Stored data entries:

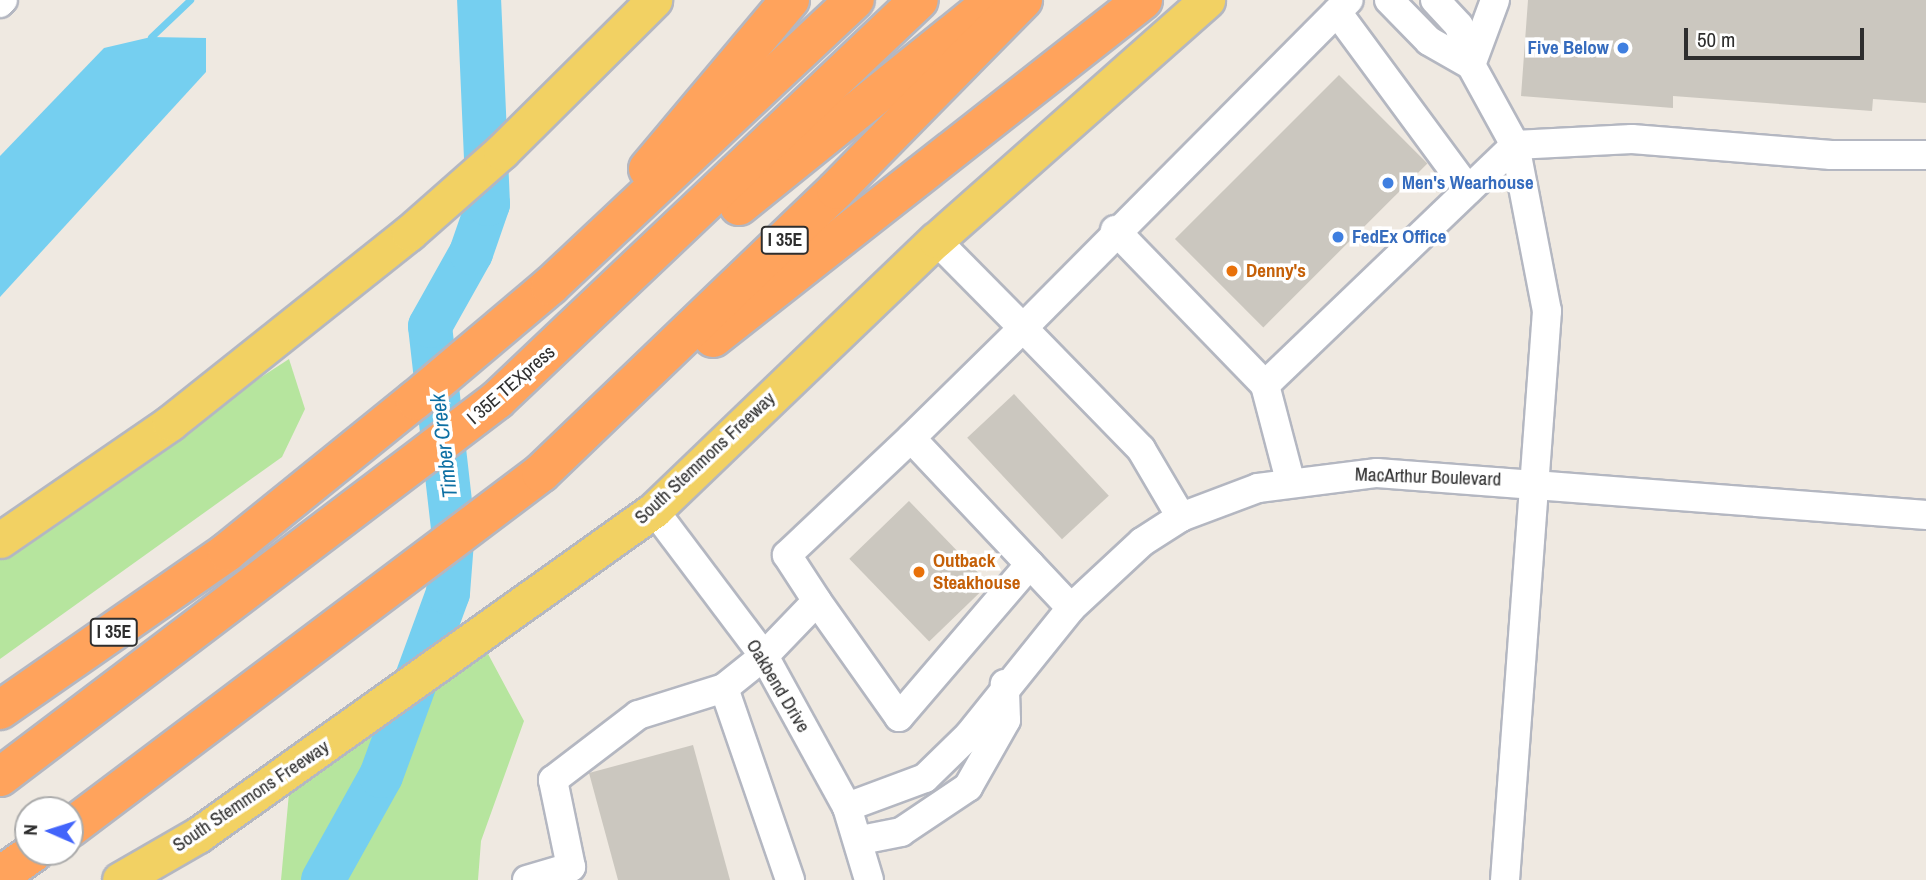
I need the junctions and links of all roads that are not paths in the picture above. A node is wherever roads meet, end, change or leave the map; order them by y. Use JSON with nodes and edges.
{"nodes":[{"id":1,"x":654,"y":0,"type":"edge"},
{"id":2,"x":790,"y":0,"type":"edge"},
{"id":3,"x":855,"y":0,"type":"edge"},
{"id":4,"x":919,"y":0,"type":"edge"},
{"id":5,"x":994,"y":0,"type":"edge"},
{"id":6,"x":1023,"y":0,"type":"edge"},
{"id":7,"x":1143,"y":0,"type":"edge"},
{"id":8,"x":1207,"y":0,"type":"edge"},
{"id":9,"x":1389,"y":0,"type":"edge"},
{"id":10,"x":1435,"y":0,"type":"edge"},
{"id":11,"x":1495,"y":0,"type":"edge"},
{"id":12,"x":1343,"y":6,"type":"edge"},
{"id":13,"x":1471,"y":65,"type":"junction"},
{"id":14,"x":1515,"y":145,"type":"junction"},
{"id":15,"x":1926,"y":155,"type":"edge"},
{"id":16,"x":1468,"y":190,"type":"junction"},
{"id":17,"x":1115,"y":230,"type":"junction"},
{"id":18,"x":936,"y":240,"type":"junction"},
{"id":19,"x":550,"y":286,"type":"junction"},
{"id":20,"x":1023,"y":328,"type":"junction"},
{"id":21,"x":1265,"y":385,"type":"junction"},
{"id":22,"x":497,"y":400,"type":"junction"},
{"id":23,"x":911,"y":438,"type":"junction"},
{"id":24,"x":541,"y":473,"type":"junction"},
{"id":25,"x":1290,"y":480,"type":"junction"},
{"id":26,"x":1535,"y":482,"type":"junction"},
{"id":27,"x":654,"y":510,"type":"junction"},
{"id":28,"x":1926,"y":515,"type":"edge"},
{"id":29,"x":1181,"y":517,"type":"junction"},
{"id":30,"x":0,"y":540,"type":"edge"},
{"id":31,"x":227,"y":552,"type":"junction"},
{"id":32,"x":1030,"y":564,"type":"junction"},
{"id":33,"x":817,"y":601,"type":"junction"},
{"id":34,"x":1071,"y":608,"type":"junction"},
{"id":35,"x":764,"y":656,"type":"junction"},
{"id":36,"x":1005,"y":684,"type":"junction"},
{"id":37,"x":724,"y":688,"type":"junction"},
{"id":38,"x":0,"y":710,"type":"edge"},
{"id":39,"x":0,"y":744,"type":"edge"},
{"id":40,"x":0,"y":777,"type":"edge"},
{"id":41,"x":847,"y":807,"type":"junction"},
{"id":42,"x":84,"y":818,"type":"edge"},
{"id":43,"x":861,"y":841,"type":"junction"},
{"id":44,"x":573,"y":873,"type":"edge"},
{"id":45,"x":120,"y":880,"type":"edge"},
{"id":46,"x":527,"y":880,"type":"edge"},
{"id":47,"x":790,"y":880,"type":"edge"},
{"id":48,"x":869,"y":880,"type":"edge"},
{"id":49,"x":1505,"y":880,"type":"edge"}],
"edges":[{"from":1,"to":30,"type":"main road"},
{"from":2,"to":19,"type":"highway"},
{"from":3,"to":19,"type":"highway","number":"I 35E"},
{"from":4,"to":22,"type":"highway","name":"I 35E TEXpress"},
{"from":5,"to":22,"type":"highway"},
{"from":6,"to":24,"type":"highway","number":"I 35E"},
{"from":7,"to":24,"type":"highway"},
{"from":8,"to":18,"type":"main road","name":"South Stemmons Freeway"},
{"from":9,"to":13,"type":"street"},
{"from":10,"to":13,"type":"street"},
{"from":11,"to":13,"type":"street"},
{"from":12,"to":16,"type":"street"},
{"from":12,"to":17,"type":"street"},
{"from":13,"to":14,"type":"street"},
{"from":14,"to":15,"type":"street"},
{"from":14,"to":16,"type":"street"},
{"from":14,"to":26,"type":"street"},
{"from":16,"to":21,"type":"street"},
{"from":17,"to":20,"type":"street"},
{"from":17,"to":21,"type":"street"},
{"from":18,"to":20,"type":"street"},
{"from":18,"to":27,"type":"main road","name":"South Stemmons Freeway"},
{"from":19,"to":31,"type":"highway","number":"I 35E"},
{"from":20,"to":23,"type":"street"},
{"from":20,"to":29,"type":"street"},
{"from":21,"to":25,"type":"street"},
{"from":22,"to":40,"type":"highway","name":"I 35E TEXpress"},
{"from":23,"to":32,"type":"street"},
{"from":23,"to":33,"type":"street"},
{"from":24,"to":42,"type":"highway","number":"I 35E"},
{"from":25,"to":26,"type":"street","name":"MacArthur Boulevard"},
{"from":25,"to":29,"type":"street","name":"MacArthur Boulevard"},
{"from":26,"to":28,"type":"street","name":"MacArthur Boulevard"},
{"from":26,"to":49,"type":"street"},
{"from":27,"to":35,"type":"street","name":"Oakbend Drive"},
{"from":27,"to":45,"type":"main road","name":"South Stemmons Freeway"},
{"from":29,"to":34,"type":"street","name":"MacArthur Boulevard"},
{"from":31,"to":38,"type":"highway","number":"I 35E"},
{"from":31,"to":39,"type":"highway"},
{"from":32,"to":33,"type":"street"},
{"from":32,"to":34,"type":"street"},
{"from":33,"to":35,"type":"street"},
{"from":34,"to":36,"type":"street","name":"MacArthur Boulevard"},
{"from":35,"to":37,"type":"street"},
{"from":35,"to":41,"type":"street","name":"Oakbend Drive"},
{"from":36,"to":41,"type":"street","name":"MacArthur Boulevard"},
{"from":36,"to":43,"type":"street"},
{"from":37,"to":44,"type":"street"},
{"from":37,"to":47,"type":"street"},
{"from":41,"to":43,"type":"street","name":"Oakbend Drive"},
{"from":43,"to":48,"type":"street","name":"Oakbend Drive"},
{"from":44,"to":46,"type":"street"}]}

- [About this exercise]: Copy each line above where "number" appears.

- [Output of the exercise]:
{"from":3,"to":19,"type":"highway","number":"I 35E"},
{"from":6,"to":24,"type":"highway","number":"I 35E"},
{"from":19,"to":31,"type":"highway","number":"I 35E"},
{"from":24,"to":42,"type":"highway","number":"I 35E"},
{"from":31,"to":38,"type":"highway","number":"I 35E"},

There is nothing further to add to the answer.